▶

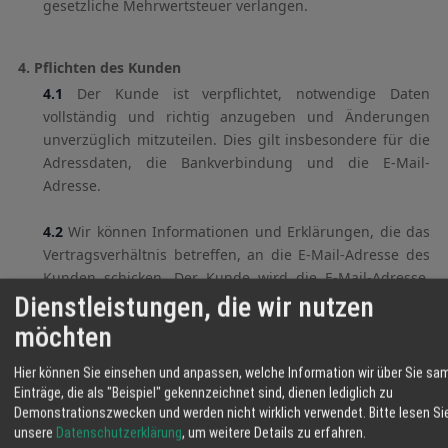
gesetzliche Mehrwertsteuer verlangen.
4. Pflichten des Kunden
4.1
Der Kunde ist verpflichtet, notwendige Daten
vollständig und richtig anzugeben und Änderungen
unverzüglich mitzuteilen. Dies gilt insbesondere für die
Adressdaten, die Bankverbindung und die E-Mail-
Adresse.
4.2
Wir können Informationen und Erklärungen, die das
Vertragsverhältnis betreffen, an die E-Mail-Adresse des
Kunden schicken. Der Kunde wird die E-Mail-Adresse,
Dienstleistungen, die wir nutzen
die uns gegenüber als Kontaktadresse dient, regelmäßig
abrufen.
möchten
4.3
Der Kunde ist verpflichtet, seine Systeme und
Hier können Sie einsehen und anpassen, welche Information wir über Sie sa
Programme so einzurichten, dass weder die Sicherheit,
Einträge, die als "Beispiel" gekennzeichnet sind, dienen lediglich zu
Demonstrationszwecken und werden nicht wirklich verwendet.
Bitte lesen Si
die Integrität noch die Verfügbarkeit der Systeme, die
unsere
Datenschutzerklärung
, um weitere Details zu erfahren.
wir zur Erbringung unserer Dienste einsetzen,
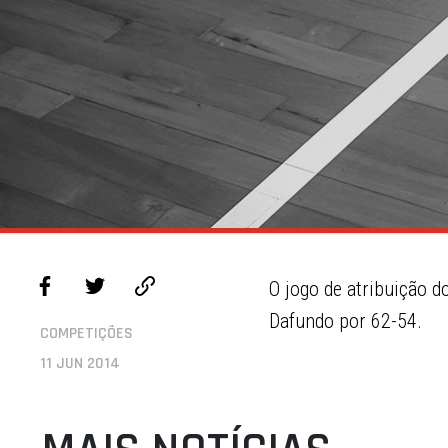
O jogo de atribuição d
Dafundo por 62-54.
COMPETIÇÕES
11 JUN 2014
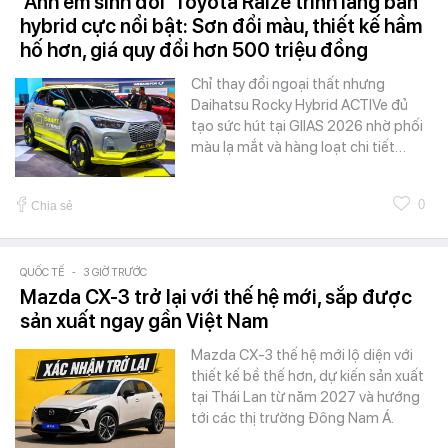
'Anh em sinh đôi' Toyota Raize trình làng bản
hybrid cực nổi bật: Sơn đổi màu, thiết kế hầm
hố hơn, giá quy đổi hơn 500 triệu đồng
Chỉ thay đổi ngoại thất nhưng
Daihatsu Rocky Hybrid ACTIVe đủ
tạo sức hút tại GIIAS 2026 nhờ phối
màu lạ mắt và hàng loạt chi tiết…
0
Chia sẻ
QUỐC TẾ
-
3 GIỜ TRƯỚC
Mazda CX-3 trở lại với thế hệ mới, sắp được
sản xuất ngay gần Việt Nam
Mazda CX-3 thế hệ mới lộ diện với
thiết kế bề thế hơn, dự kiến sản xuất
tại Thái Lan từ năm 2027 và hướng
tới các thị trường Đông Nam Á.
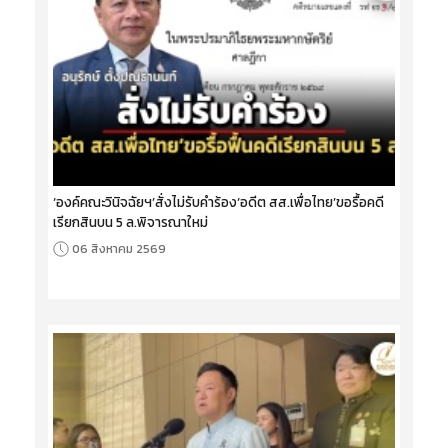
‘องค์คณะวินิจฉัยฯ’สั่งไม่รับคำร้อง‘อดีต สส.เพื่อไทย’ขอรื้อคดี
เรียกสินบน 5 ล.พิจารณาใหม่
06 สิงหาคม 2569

◀
▶

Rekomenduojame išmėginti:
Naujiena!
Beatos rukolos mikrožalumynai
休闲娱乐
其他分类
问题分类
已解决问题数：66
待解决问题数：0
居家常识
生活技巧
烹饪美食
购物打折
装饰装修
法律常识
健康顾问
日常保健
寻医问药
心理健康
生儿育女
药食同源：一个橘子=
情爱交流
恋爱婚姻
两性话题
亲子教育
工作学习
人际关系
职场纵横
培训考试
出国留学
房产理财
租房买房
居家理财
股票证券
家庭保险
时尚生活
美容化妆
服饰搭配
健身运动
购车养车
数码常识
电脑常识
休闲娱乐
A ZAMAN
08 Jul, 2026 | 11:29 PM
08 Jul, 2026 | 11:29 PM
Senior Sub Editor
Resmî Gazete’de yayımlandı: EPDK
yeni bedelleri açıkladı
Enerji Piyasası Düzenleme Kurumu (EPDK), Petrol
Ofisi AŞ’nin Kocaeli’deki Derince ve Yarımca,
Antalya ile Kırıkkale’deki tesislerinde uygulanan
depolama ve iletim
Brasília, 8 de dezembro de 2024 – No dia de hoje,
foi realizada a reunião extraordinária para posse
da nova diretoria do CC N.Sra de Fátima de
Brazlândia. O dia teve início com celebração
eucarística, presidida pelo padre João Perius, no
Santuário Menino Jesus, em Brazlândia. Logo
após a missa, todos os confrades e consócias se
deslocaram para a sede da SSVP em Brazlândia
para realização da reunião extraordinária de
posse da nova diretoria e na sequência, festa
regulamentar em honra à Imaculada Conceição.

◀

*Exercise directions*: Using the data above, transcribe exactly the lines between those containing "Programme so einzurichten, dass" and "06 สิงหาคม 2569", inclusive, and leave every picture behind.

*Exercise answer*:
Programme so einzurichten, dass weder die Sicherheit,
Einträge, die als "Beispiel" gekennzeichnet sind, dienen lediglich zu
Demonstrationszwecken und werden nicht wirklich verwendet.
Bitte lesen Si
die Integrität noch die Verfügbarkeit der Systeme, die
unsere
Datenschutzerklärung
, um weitere Details zu erfahren.
wir zur Erbringung unserer Dienste einsetzen,
O jogo de atribuição d
Dafundo por 62-54.
COMPETIÇÕES
11 JUN 2014
'Anh em sinh đôi' Toyota Raize trình làng bản
hybrid cực nổi bật: Sơn đổi màu, thiết kế hầm
hố hơn, giá quy đổi hơn 500 triệu đồng
Chỉ thay đổi ngoại thất nhưng
Daihatsu Rocky Hybrid ACTIVe đủ
tạo sức hút tại GIIAS 2026 nhờ phối
màu lạ mắt và hàng loạt chi tiết…
0
Chia sẻ
QUỐC TẾ
-
3 GIỜ TRƯỚC
Mazda CX-3 trở lại với thế hệ mới, sắp được
sản xuất ngay gần Việt Nam
Mazda CX-3 thế hệ mới lộ diện với
thiết kế bề thế hơn, dự kiến sản xuất
tại Thái Lan từ năm 2027 và hướng
tới các thị trường Đông Nam Á.
‘องค์คณะวินิจฉัยฯ’สั่งไม่รับคำร้อง‘อดีต สส.เพื่อไทย’ขอรื้อคดี
เรียกสินบน 5 ล.พิจารณาใหม่
06 สิงหาคม 2569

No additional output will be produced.